How much credit card security is too much?

Fox Business recently published an article on “How to avoid credit card security overkill.”  And I started wondering how much security was too much?  This article mentions:

“Refusing to give your credit card to a waiter.”

Is this security or silly?  I admit that in our household we prefer to operate on a cash basis when it comes to going out to dinner, but that is a personal finance decision not a security issue.  The fear that some credit card users may have is that a waiter could “skim” the credit card number and create clones.   However, the Washington, D.C.-based National Restaurant Association director of media relations for Annika Stensson,  says to relax. “Like every other merchant, they must comply with standards, and those requirements have double and triple security,” says Stensson. Restaurants “don’t store PIN data, the point-of-sale (POS) systems are customized, and they don’t use passwords.” Bad eggs are weeded out, too. “It’s in the best interest of restaurants to keep transactions safe since they rely on repeat customers,” says Stensson, stressing that owners and managers aren’t afraid to press criminal charges against thieves.”

I was wondering how many of you think twice about giving your credit card to a waiter.

Next it discusses “Not purchasing anything online.”

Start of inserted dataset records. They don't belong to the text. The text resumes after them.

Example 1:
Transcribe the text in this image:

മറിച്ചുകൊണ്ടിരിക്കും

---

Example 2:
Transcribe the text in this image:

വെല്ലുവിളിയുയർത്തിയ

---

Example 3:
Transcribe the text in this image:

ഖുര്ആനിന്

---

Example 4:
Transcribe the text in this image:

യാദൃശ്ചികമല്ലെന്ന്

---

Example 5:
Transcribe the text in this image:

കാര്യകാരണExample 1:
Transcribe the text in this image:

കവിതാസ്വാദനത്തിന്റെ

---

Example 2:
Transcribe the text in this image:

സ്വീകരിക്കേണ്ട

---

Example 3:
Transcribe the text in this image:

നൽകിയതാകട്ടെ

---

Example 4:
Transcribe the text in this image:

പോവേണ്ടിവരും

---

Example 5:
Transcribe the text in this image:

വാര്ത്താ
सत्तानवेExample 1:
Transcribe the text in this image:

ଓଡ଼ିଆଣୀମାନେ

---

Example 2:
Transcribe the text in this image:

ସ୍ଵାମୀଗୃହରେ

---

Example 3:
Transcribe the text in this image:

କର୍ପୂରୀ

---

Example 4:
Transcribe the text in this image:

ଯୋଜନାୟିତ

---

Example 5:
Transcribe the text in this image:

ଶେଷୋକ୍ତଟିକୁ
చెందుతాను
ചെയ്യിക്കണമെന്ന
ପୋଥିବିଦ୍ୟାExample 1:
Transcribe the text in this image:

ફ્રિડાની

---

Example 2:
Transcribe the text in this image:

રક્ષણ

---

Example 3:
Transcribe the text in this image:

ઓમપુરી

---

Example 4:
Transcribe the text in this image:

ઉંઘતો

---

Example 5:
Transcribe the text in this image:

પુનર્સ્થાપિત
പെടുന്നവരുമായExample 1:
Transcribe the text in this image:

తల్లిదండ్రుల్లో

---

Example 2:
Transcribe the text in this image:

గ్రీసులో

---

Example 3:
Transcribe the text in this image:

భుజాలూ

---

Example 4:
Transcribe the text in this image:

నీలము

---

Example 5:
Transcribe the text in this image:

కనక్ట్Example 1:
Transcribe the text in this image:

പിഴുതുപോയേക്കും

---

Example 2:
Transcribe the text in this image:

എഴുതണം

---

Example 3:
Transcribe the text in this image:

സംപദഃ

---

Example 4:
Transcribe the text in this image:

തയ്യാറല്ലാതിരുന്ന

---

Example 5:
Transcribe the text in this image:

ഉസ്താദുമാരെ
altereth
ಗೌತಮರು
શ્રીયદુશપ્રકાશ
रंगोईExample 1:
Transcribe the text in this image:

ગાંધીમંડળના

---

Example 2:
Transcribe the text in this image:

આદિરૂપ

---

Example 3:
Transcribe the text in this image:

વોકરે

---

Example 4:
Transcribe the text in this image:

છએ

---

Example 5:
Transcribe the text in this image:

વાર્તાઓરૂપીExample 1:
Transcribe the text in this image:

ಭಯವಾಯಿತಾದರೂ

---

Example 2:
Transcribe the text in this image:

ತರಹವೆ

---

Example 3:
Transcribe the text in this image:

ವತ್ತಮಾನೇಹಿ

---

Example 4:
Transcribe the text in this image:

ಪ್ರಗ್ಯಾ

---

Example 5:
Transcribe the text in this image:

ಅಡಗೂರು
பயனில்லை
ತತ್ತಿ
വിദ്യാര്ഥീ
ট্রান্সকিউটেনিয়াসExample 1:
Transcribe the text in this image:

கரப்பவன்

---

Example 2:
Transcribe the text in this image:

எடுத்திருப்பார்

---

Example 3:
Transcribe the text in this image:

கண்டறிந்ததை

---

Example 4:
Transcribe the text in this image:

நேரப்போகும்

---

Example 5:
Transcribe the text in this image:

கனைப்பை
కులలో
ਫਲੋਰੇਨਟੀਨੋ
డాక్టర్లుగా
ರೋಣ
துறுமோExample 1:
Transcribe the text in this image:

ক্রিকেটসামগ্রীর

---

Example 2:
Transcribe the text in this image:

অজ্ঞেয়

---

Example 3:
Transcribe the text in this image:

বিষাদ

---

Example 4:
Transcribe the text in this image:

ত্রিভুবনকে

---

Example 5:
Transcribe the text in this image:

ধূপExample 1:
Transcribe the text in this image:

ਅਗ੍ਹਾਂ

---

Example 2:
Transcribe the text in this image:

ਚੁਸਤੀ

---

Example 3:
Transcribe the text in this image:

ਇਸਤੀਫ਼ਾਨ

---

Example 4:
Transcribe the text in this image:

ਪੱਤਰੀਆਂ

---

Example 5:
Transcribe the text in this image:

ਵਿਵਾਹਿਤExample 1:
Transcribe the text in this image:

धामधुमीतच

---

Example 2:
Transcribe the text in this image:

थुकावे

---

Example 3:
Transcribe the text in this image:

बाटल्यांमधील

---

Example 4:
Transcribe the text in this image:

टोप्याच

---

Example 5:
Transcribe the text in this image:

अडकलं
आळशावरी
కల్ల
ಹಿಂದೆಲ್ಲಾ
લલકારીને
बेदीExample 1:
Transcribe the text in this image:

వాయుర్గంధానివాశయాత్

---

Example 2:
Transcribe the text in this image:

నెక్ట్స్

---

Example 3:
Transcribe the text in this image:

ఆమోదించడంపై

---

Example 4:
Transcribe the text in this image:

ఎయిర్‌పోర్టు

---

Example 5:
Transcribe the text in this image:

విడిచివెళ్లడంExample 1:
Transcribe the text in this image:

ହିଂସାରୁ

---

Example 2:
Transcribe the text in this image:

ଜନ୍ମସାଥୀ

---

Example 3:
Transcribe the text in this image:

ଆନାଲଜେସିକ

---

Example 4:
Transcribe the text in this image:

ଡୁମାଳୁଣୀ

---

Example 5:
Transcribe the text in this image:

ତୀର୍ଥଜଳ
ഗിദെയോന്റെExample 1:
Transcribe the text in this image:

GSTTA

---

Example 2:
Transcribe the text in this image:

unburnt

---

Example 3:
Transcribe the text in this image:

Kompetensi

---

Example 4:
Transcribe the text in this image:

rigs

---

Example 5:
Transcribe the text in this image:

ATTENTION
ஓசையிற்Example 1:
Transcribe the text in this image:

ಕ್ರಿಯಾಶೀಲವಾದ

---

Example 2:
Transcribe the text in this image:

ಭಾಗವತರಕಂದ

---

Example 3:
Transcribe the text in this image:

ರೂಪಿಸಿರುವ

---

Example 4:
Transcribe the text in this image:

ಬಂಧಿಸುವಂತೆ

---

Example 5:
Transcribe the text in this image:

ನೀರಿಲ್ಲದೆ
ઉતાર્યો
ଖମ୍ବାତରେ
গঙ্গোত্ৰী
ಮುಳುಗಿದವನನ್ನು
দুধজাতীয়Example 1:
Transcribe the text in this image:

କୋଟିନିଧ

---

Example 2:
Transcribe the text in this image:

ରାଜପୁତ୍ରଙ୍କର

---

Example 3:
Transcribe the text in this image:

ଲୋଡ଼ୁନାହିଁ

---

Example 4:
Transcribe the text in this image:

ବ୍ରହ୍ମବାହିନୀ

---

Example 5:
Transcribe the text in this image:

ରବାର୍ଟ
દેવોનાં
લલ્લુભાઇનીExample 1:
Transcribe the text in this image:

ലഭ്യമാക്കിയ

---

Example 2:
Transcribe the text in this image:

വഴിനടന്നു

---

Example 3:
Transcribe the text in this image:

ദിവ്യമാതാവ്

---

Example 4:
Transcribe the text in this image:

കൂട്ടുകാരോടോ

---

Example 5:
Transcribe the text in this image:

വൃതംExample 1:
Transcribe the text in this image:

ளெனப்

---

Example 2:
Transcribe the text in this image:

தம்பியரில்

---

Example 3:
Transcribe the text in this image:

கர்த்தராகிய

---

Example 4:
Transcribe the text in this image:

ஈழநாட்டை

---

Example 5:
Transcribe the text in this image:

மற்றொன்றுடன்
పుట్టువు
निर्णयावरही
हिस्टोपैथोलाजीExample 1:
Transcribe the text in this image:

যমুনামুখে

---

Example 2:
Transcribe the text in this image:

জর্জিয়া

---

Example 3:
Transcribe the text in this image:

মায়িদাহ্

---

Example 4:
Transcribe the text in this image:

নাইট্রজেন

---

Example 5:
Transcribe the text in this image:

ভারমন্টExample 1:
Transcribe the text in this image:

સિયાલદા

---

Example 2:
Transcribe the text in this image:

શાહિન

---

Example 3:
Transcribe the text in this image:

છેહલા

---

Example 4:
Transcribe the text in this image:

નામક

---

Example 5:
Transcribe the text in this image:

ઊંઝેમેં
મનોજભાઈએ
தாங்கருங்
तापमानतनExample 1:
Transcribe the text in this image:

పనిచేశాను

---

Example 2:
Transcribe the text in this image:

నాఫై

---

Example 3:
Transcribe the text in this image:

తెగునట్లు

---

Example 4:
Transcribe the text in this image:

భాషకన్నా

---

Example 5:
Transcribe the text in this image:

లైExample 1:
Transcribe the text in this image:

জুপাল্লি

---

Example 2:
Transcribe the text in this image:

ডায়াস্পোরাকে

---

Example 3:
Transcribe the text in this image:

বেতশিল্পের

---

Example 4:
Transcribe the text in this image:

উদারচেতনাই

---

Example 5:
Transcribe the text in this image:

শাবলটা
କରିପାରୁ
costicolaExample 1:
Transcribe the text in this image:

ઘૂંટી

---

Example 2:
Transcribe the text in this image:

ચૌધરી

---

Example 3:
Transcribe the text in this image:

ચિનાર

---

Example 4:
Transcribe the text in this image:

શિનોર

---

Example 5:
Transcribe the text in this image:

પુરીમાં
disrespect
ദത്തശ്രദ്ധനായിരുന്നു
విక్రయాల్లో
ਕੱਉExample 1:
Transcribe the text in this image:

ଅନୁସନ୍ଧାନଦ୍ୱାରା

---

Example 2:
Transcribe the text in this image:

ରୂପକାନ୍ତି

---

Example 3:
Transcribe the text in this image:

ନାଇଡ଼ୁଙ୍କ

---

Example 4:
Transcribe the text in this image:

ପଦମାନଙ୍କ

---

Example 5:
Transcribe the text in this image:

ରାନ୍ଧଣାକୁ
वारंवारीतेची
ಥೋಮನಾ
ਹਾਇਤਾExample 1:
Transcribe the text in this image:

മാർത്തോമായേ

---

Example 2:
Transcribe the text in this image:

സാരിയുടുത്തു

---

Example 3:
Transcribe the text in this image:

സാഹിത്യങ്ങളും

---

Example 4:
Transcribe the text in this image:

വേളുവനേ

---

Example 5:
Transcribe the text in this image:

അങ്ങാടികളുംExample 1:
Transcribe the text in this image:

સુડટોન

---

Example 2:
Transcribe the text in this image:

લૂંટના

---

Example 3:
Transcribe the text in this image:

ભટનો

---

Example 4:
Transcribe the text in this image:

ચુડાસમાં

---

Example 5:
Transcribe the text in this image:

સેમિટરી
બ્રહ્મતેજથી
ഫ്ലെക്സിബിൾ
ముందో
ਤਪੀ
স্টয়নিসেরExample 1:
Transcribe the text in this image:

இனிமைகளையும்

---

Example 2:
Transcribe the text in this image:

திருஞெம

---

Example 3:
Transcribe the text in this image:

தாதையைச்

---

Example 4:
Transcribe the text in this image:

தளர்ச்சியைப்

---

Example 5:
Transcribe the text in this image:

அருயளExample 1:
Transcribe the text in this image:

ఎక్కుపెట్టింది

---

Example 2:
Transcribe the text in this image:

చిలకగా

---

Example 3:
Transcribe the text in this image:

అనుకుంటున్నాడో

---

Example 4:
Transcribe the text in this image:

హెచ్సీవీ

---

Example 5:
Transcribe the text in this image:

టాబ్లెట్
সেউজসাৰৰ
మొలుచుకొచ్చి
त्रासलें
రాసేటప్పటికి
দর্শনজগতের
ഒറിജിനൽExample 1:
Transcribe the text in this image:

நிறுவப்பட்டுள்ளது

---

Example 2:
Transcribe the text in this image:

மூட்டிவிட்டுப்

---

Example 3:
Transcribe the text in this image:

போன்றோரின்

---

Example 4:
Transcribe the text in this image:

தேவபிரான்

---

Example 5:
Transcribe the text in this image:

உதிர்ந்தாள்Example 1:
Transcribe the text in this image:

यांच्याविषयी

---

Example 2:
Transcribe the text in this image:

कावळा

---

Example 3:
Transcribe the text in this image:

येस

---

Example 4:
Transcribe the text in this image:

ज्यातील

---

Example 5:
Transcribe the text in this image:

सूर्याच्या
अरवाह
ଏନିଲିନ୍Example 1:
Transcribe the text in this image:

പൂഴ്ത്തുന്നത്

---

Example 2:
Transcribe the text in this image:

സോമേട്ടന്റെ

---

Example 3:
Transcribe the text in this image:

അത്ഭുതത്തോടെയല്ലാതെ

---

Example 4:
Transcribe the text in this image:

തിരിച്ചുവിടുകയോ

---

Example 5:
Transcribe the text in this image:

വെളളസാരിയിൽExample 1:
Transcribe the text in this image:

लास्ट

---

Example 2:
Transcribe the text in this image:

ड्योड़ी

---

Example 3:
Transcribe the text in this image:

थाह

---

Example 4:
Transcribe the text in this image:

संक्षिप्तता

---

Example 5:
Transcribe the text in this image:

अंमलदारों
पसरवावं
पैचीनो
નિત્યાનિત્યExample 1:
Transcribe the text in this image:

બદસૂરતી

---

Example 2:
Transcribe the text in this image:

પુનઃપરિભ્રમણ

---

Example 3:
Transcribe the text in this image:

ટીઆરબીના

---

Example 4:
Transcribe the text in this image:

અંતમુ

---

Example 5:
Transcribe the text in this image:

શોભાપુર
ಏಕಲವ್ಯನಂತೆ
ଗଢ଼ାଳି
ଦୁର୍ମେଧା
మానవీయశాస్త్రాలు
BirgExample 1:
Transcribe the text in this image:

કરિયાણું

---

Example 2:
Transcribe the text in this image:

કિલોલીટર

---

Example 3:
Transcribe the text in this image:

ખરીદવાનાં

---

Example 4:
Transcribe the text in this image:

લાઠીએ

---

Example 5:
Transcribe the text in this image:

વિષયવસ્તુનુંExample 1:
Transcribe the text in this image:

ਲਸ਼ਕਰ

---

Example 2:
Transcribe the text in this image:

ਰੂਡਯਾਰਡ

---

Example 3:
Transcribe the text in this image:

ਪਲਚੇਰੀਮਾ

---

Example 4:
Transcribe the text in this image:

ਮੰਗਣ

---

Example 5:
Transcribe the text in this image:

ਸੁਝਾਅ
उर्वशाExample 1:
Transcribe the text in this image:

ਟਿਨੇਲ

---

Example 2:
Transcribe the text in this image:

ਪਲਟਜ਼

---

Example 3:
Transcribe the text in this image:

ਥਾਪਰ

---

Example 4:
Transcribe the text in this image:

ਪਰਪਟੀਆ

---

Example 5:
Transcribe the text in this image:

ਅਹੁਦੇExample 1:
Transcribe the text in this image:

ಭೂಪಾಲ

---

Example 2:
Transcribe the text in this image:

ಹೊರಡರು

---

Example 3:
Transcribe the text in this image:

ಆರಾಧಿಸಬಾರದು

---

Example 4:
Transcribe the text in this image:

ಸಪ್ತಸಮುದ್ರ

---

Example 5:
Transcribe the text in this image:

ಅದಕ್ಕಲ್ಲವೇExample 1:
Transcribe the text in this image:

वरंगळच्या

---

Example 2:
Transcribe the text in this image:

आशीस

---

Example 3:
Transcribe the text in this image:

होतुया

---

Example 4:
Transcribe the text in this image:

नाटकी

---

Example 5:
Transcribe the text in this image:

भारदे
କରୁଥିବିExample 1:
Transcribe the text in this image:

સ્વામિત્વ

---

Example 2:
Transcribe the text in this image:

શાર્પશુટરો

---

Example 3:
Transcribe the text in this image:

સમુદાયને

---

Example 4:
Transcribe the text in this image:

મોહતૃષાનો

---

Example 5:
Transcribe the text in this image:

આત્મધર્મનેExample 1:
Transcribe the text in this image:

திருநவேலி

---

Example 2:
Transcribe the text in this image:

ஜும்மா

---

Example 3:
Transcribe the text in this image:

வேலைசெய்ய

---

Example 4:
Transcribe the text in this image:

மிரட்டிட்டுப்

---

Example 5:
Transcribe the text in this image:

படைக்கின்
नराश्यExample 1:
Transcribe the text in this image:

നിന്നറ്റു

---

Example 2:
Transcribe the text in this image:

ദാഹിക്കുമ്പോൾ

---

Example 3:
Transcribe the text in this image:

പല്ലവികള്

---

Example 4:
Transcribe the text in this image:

Does this really happen?  I admit my mother doesn’t like to, but I think it’s because she hates computers, and yes does distrust most places security measures.  But oddly enough, she pays her bills online.  There are many benefits to shopping online, as long as you do it safely.  Use reputable stores, like the brick and mortar ones that have gone into the virtual world and look for the “S” or TRUSTe symbol to indicate security on the site.  As identitytheftsecrets has warned before, never give out your credit card information in an email.

(What’s in your email? Could it be your credit card number?)

Cash or charge? Why cash only of course!  Some may say that cash only is actually a good way to balance your budget. However, if you are planning to buy a car or purchase a house at some point in time in the future, then credit and a credit score are going to be needed.  After all, who walks into a store with $900 cash to purchase their big screen TV.  If someone steals my wallet, the money is going.  If someone steals my credit card, if I act fast enough the money may be saved.

Security or insecurity that is the question. Monitoring your statements on a regular basis is good.  Pulling your credit report constantly isn’t security but insecurity.   Don’t let your fears bring you to tears as you waste time and money.

Don’t be afraid to get help.  No legitimate financial counselor or credit counseling service is going to yell out you. Your appointments are confidential and not reported to anyone you are in debt to or to a credit counseling service.

To avoid many of the legitimate credit card frauds and thefts out there, the most important thing to do is to actually monitor your credit and review your statements.  Once a month is nice, but every week should be the review schedule that you seek.

So, how much credit card security is too much or not enough?